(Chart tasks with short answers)
* * * *
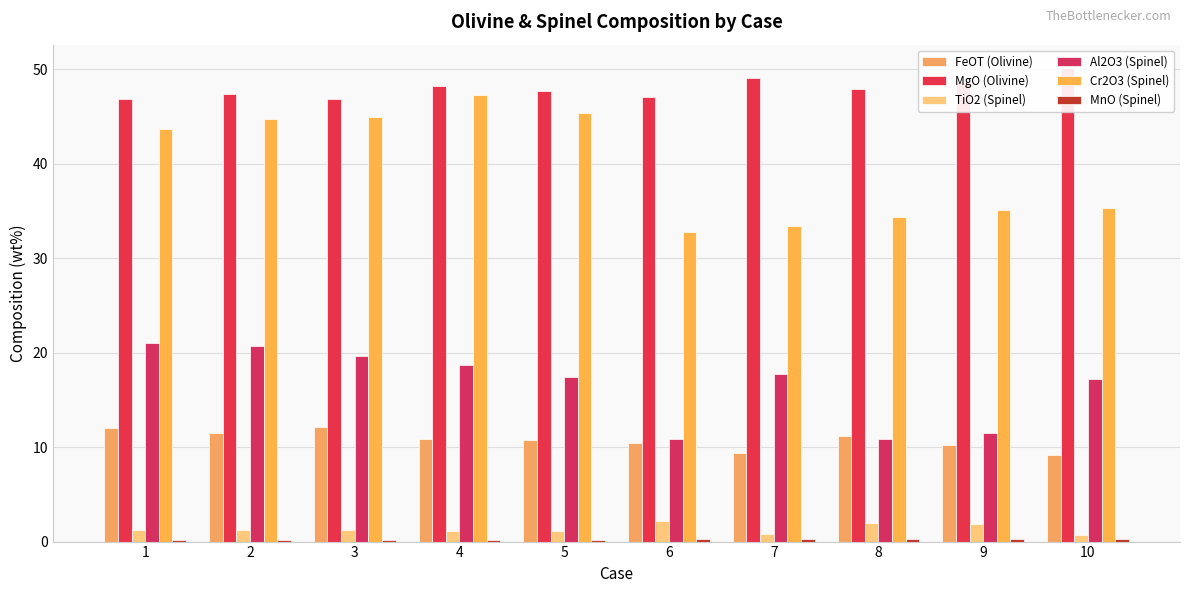

What is the difference between the maximum and minimum values in the Cr2O3 (Spinel) series?

14.5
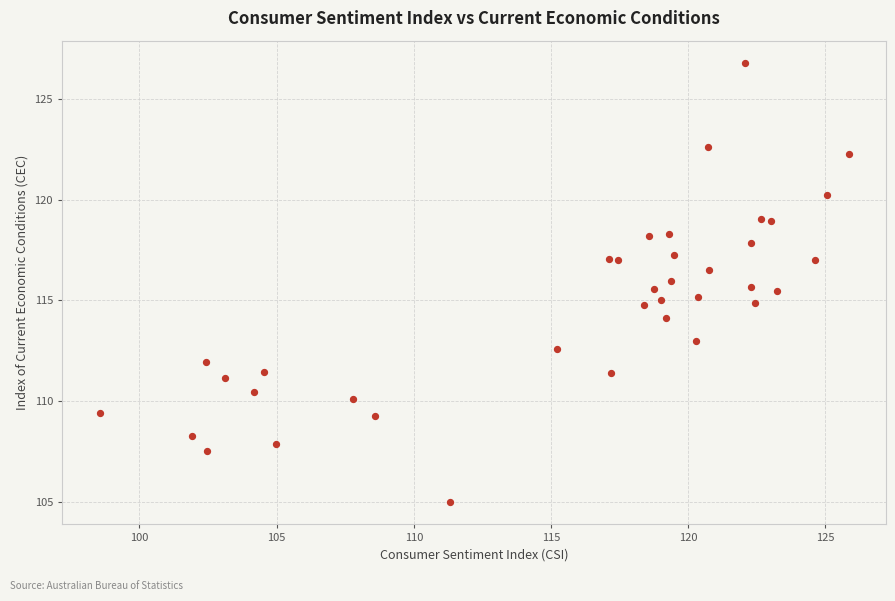

What is the range of Y values (max minus min)?

21.8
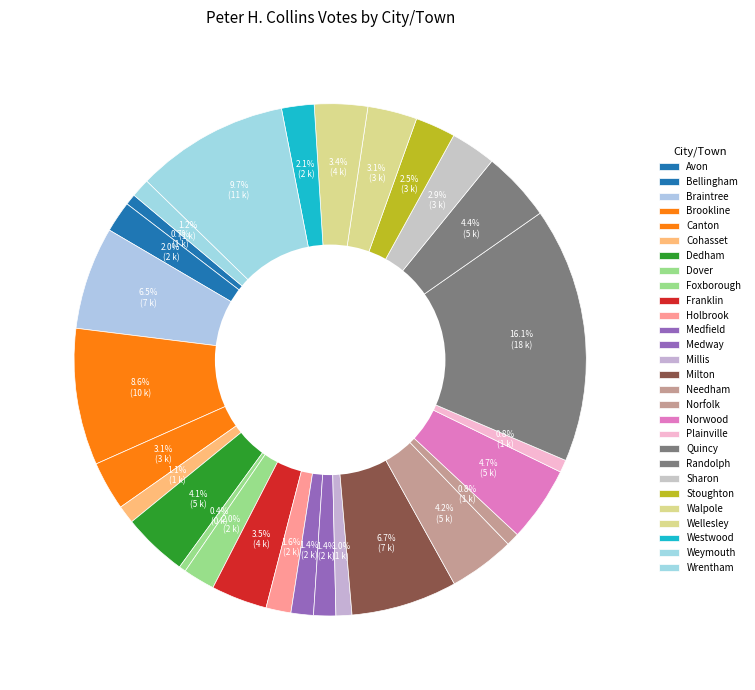

What is the smallest slice in the pie chart?

Dover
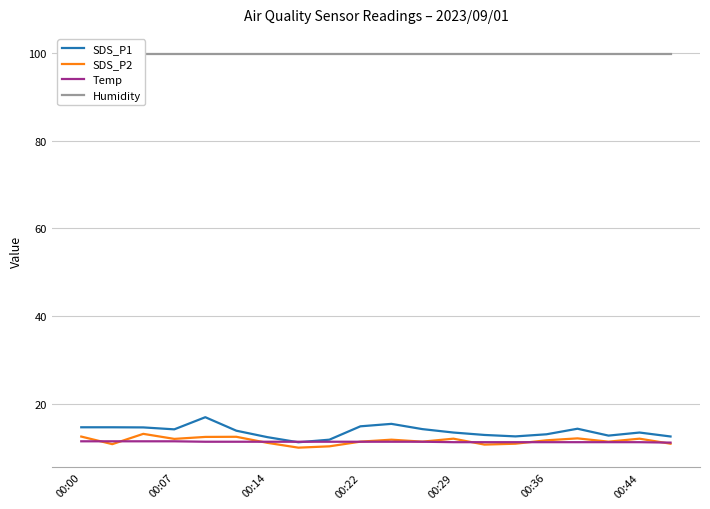

What is the label of the 7th point from the left?

00:44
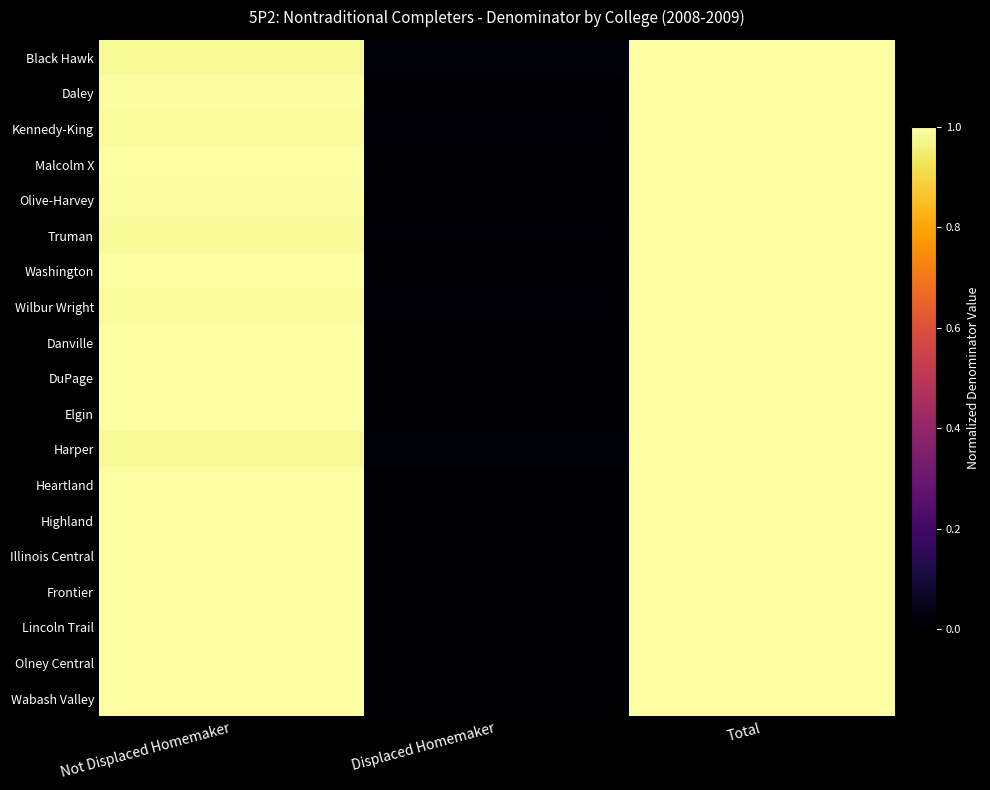

Which has a higher value, Total or Displaced Homemaker?

Total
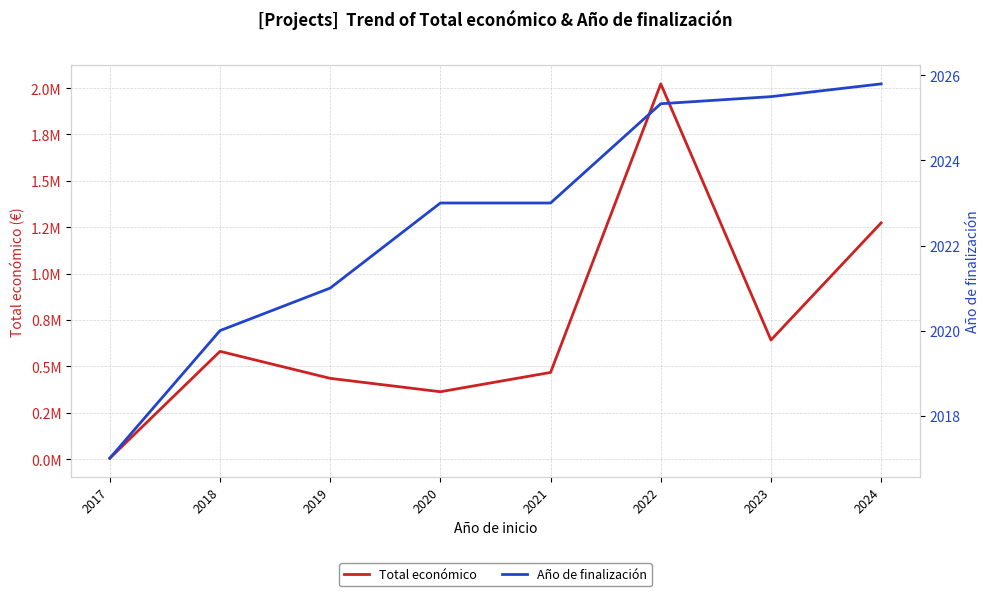

What is the lowest value of the Año de finalización series?

2017.0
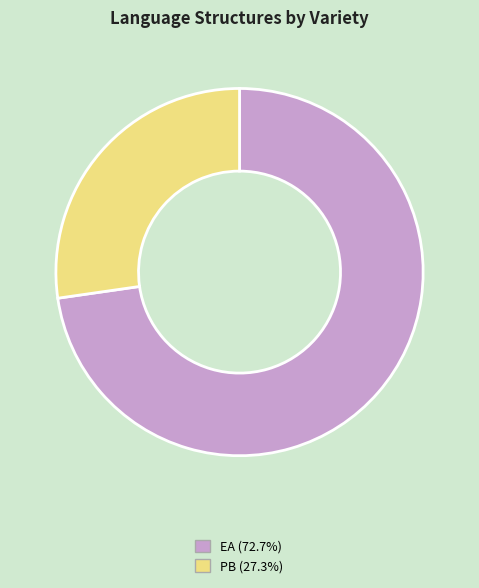

What is the majority slice?

EA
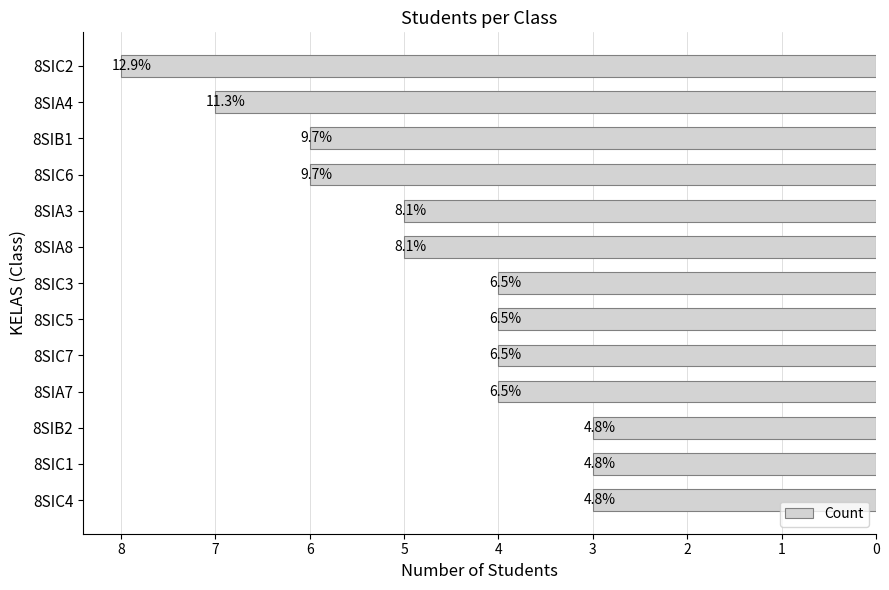

How many bars are there in total?

13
* * * *
=== What is being asked ===
Rewrite the records above as a Markdown table with the columns "No." and "Line," putting each nonblank line in its own numbered row. Leave the pictures out of the answer.

=== Exercise answer ===
| No. | Line |
|---|---|
| 1 | What is the difference between the maximum and minimum values in the Cr2O3 (Spinel) series? |
| 2 | 14.5 |
| 3 | What is the range of Y values (max minus min)? |
| 4 | 21.8 |
| 5 | What is the smallest slice in the pie chart? |
| 6 | Dover |
| 7 | What is the label of the 7th point from the left? |
| 8 | 00:44 |
| 9 | Which has a higher value, Total or Displaced Homemaker? |
| 10 | Total |
| 11 | What is the lowest value of the Año de finalización series? |
| 12 | 2017.0 |
| 13 | What is the majority slice? |
| 14 | EA |
| 15 | How many bars are there in total? |
| 16 | 13 |